1 gallon fresh water
4 carrots, unpeeled, chopped large
2 celery stalks, chopped very large
2 onions, with peel, quartered
Any other unused vegetables you have lying around and want to get rid of
1 tablespoon good sea salt
2 cups rice or three large yellow potatoes, peeled, cubed small
Cooked chicken meat, shredded
1 bunch parsley (optional)
After roasting a whole chicken the juices and coconut oil should be reserved along with the carcass (the juices from the roasting process are the most flavorful part). Remove the meat from the bird using two forks or a fork and a knife and reserve. When beginning the stock, add the carcass and vegetables to a large soup pot (not the rice/potatoes or meat).
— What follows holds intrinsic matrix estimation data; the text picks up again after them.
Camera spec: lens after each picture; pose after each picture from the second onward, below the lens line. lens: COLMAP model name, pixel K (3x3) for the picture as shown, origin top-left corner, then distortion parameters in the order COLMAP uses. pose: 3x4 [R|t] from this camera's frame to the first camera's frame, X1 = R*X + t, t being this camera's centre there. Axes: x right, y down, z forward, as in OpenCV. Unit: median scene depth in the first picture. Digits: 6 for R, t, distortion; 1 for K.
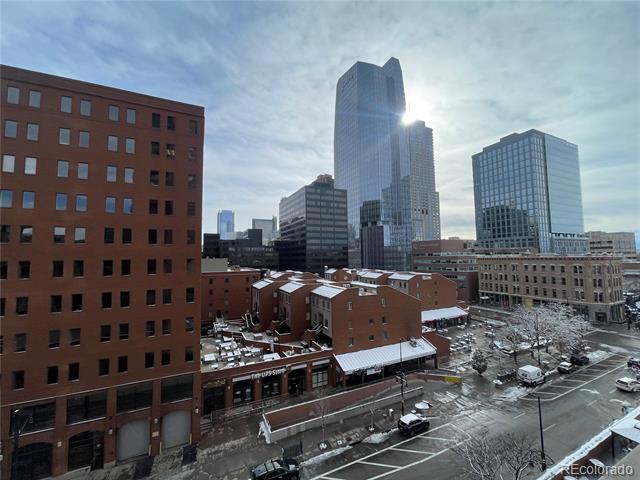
lens RADIAL K [[255.9, 0, 317.7], [0, 255.9, 241.7], [0, 0, 1]] dist [-0.002101, 0.000002]
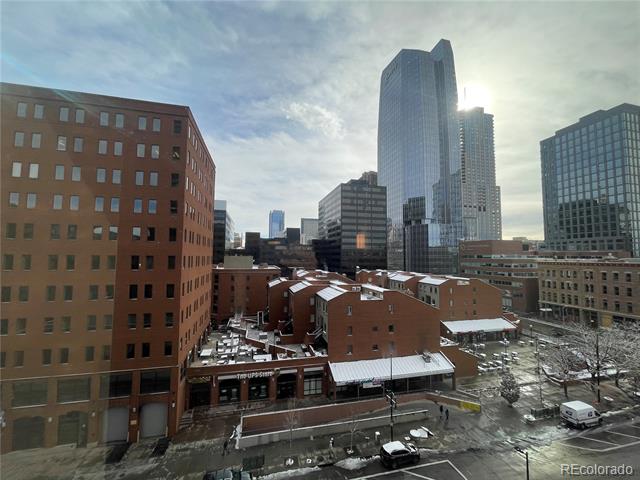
lens RADIAL K [[255.9, 0, 317.7], [0, 255.9, 241.7], [0, 0, 1]] dist [-0.002101, 0.000002]
pose [[0.980304, 0.009928, -0.197244, 0.170646], [-0.009321, 0.999949, 0.004002, 0.000712], [0.197274, -0.002085, 0.980346, 0.069191]]
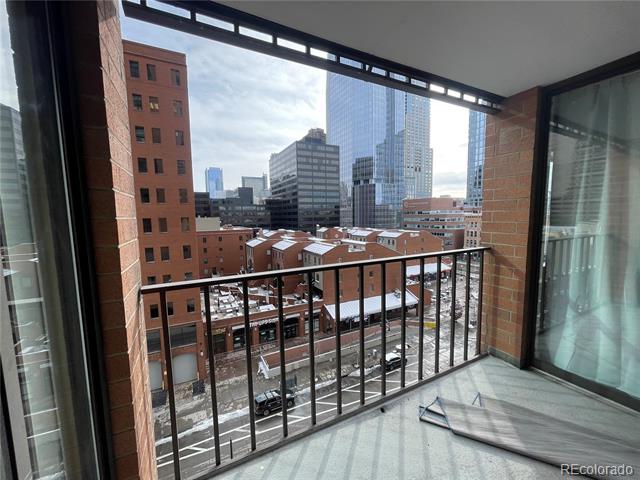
lens RADIAL K [[255.9, 0, 317.7], [0, 255.9, 241.7], [0, 0, 1]] dist [-0.002101, 0.000002]
pose [[0.999506, -0.007365, 0.030545, 0.002243], [0.002383, 0.987108, 0.160041, 0.000181], [-0.031330, -0.159889, 0.986638, -0.025160]]
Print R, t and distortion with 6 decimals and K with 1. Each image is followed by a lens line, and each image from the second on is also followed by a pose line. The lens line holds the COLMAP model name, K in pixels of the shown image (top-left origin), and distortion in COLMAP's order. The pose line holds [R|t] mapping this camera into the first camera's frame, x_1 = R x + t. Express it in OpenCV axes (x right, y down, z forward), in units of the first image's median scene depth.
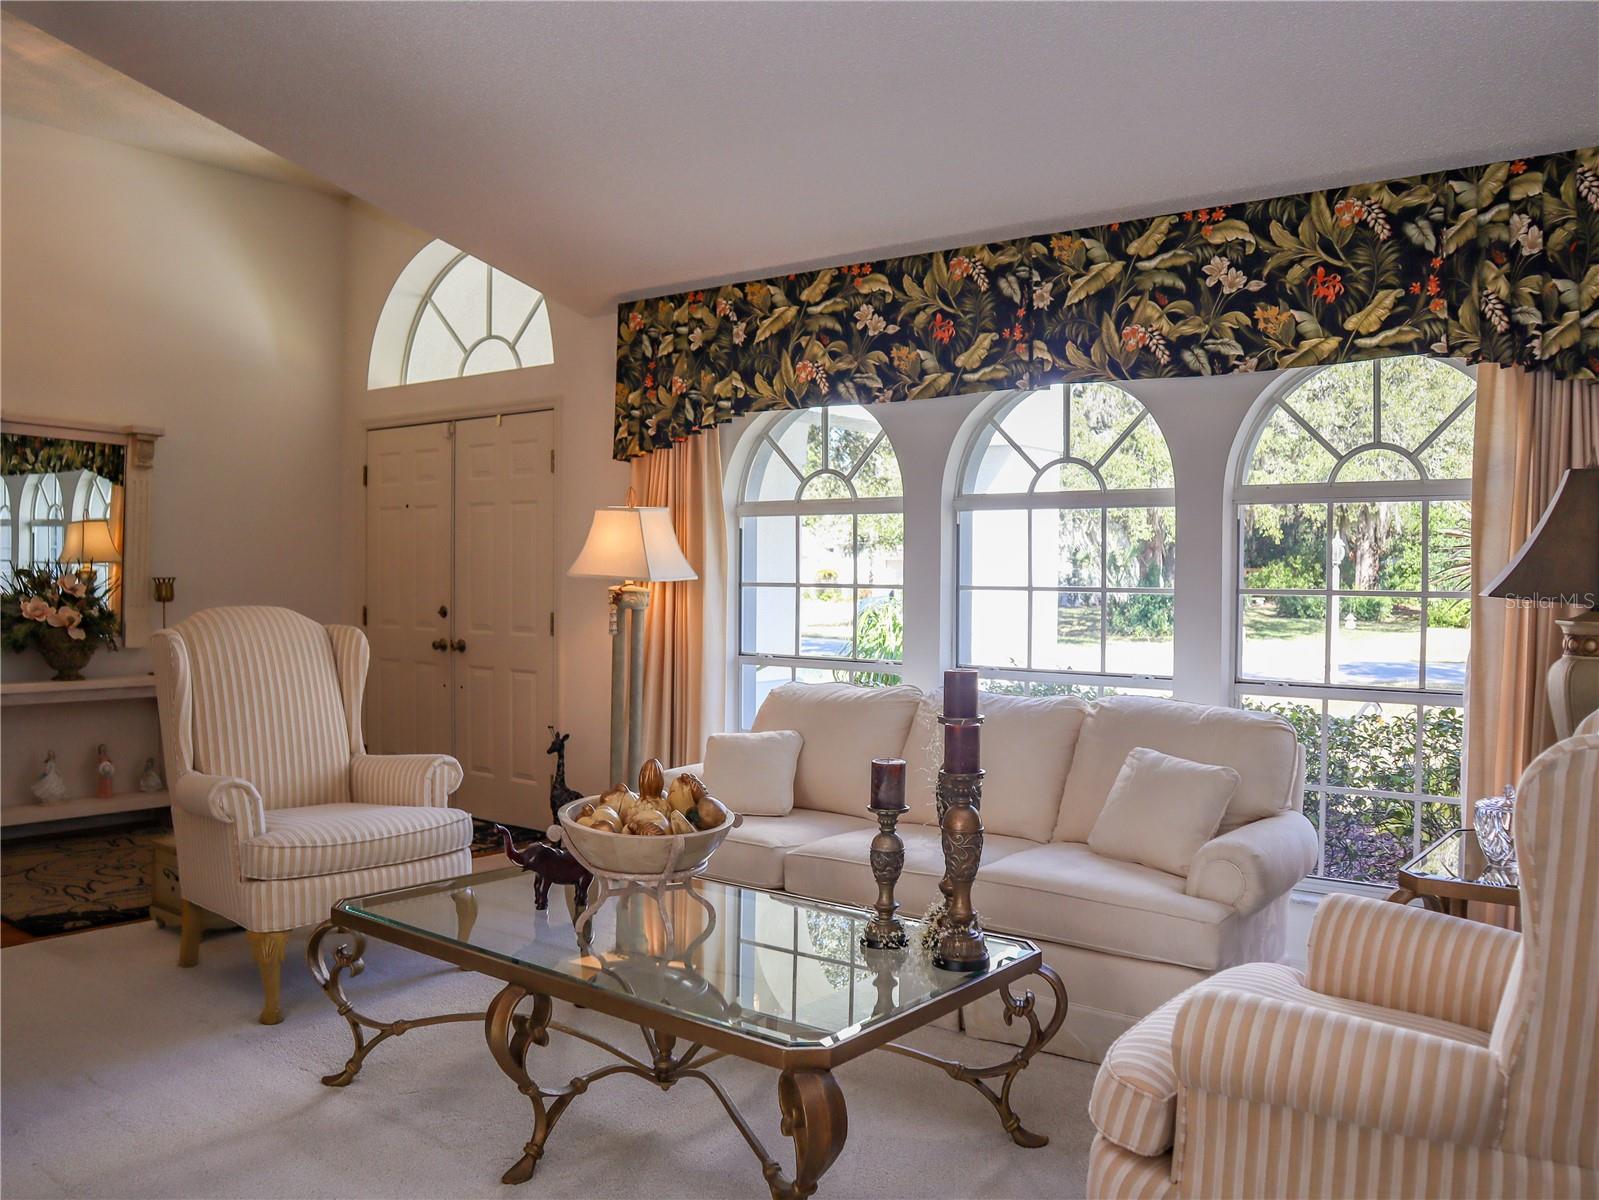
lens RADIAL K [[1283.5, 0, 795.8], [0, 1283.5, 596.3], [0, 0, 1]] dist [-0.101383, 0.053028]
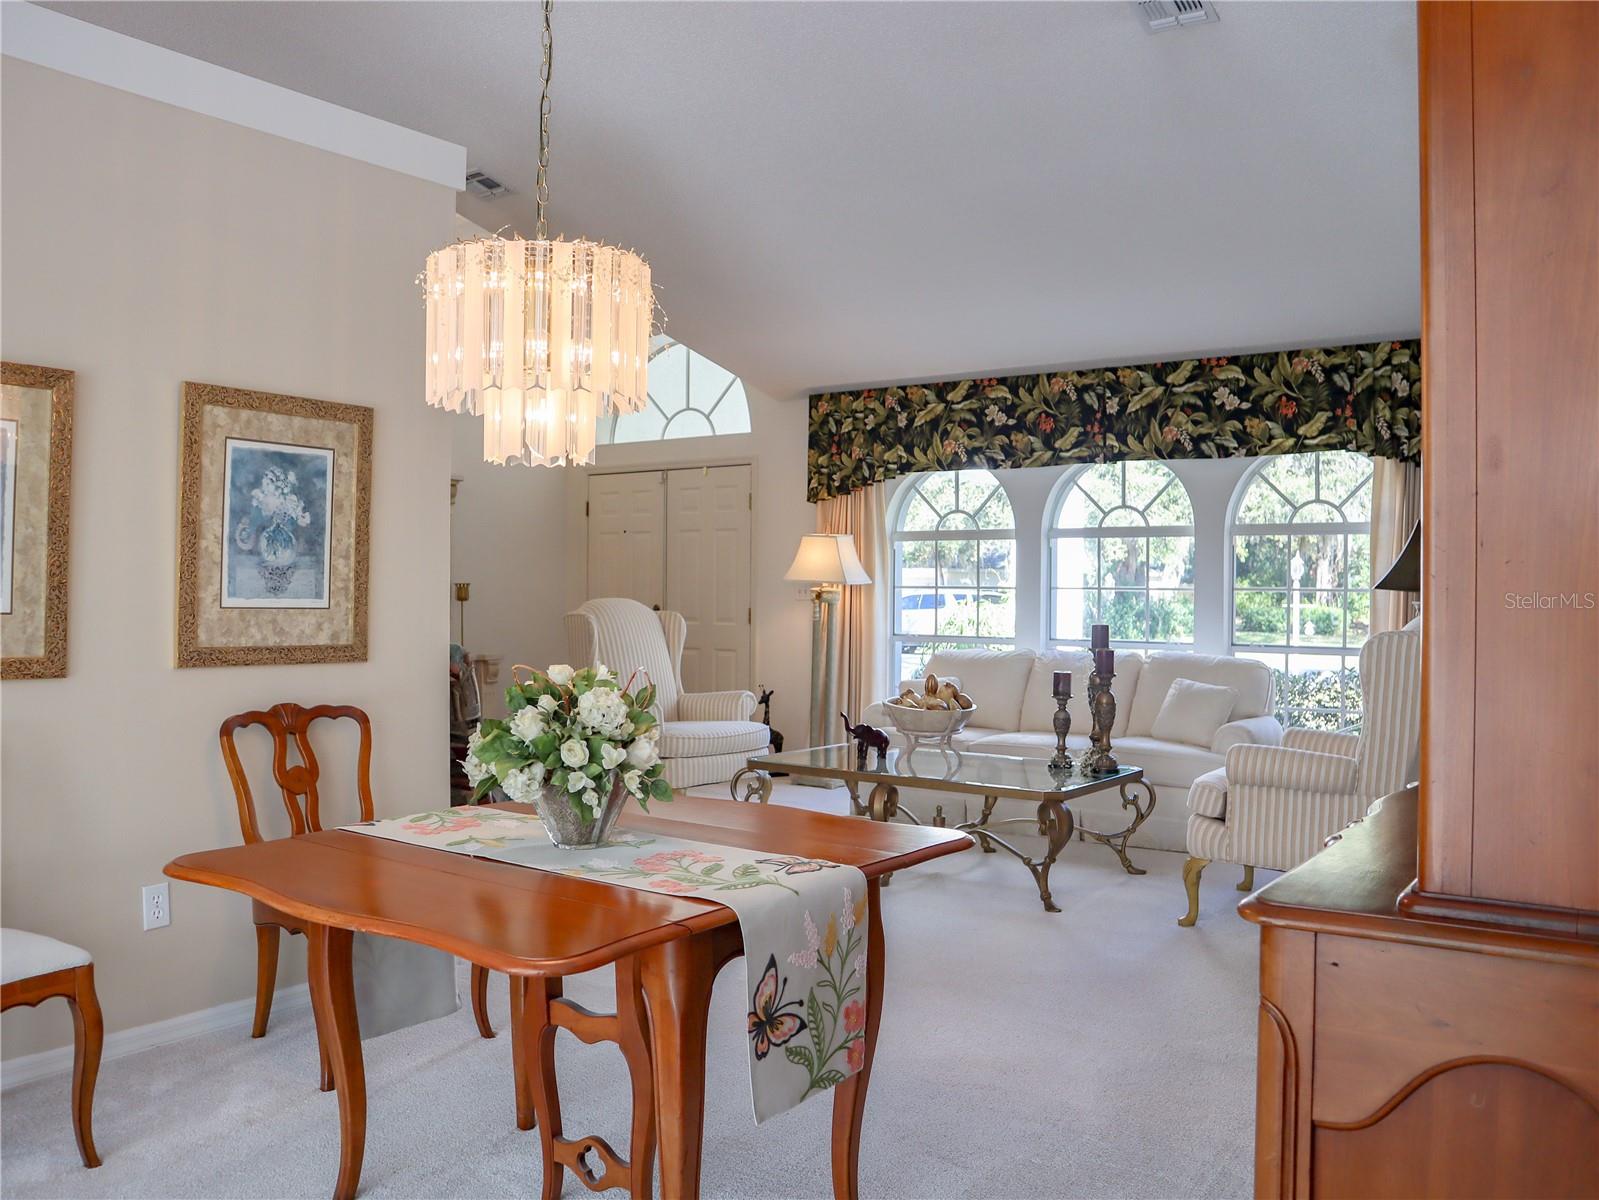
lens RADIAL K [[1283.5, 0, 791.5], [0, 1283.5, 599.4], [0, 0, 1]] dist [-0.101383, 0.053028]
pose [[0.999706, 0.002489, 0.024107, -0.242648], [-0.002203, 0.999927, -0.011897, 0.027781], [-0.024135, 0.011840, 0.999639, -0.578421]]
Bring to a boil then reduce to a robust simmer and cover for 90 minutes, stirring every 30 minutes to break up the chicken and vegetables. When finished, drain stock through a colander into a very large bowl. DO NOT zone out and pour the stock down the drain. Discard carcass and vegetables. Return stock to soup pot and add rice or cubed potatoes. Bring to a gentle boil and cook until soft (rice will be about 30 minutes, potatoes 15). Shred chicken meat and add to still-boiling soup, then remove from heat, allow to rest for 10-15 minutes before serving. You can garnish with chopped parsley if you like.